### Task
From the listing below, gather every line that contains the word "with" and copy each of those lines out in full.
###
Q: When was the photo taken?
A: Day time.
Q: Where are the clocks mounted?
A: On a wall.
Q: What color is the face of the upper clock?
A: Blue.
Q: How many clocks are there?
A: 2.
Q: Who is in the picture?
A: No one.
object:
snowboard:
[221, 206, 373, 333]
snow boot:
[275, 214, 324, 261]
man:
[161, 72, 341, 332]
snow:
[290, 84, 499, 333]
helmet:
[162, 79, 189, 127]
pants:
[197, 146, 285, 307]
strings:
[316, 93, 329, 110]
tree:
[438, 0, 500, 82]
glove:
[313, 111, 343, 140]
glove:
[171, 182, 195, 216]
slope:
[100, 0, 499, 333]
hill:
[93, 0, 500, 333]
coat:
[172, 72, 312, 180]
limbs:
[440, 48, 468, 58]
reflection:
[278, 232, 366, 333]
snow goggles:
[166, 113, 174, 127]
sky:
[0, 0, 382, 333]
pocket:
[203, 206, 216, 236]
###
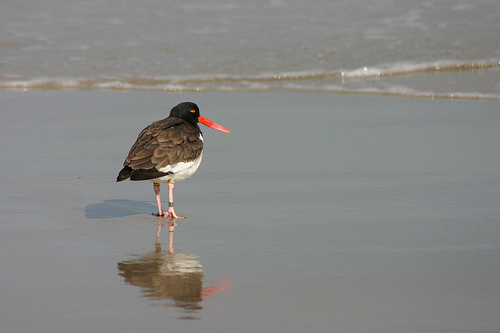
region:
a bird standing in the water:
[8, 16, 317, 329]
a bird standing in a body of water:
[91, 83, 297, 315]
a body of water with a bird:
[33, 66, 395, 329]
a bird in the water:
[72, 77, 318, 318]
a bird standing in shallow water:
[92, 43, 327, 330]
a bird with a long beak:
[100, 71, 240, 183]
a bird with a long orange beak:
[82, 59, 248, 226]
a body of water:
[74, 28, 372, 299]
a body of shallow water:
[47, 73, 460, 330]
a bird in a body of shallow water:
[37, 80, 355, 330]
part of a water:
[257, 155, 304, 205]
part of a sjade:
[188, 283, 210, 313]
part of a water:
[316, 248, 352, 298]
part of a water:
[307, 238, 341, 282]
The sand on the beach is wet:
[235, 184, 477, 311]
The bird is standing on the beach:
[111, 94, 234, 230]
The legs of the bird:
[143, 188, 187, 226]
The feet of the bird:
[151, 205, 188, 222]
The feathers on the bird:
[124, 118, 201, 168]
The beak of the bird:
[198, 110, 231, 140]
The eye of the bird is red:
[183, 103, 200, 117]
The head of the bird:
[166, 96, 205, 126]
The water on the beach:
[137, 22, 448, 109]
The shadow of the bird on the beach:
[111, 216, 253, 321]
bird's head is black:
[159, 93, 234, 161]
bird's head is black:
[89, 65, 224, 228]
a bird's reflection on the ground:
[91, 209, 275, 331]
###
### The completed task
a body of water with a bird:
a bird with a long beak:
a bird with a long orange beak:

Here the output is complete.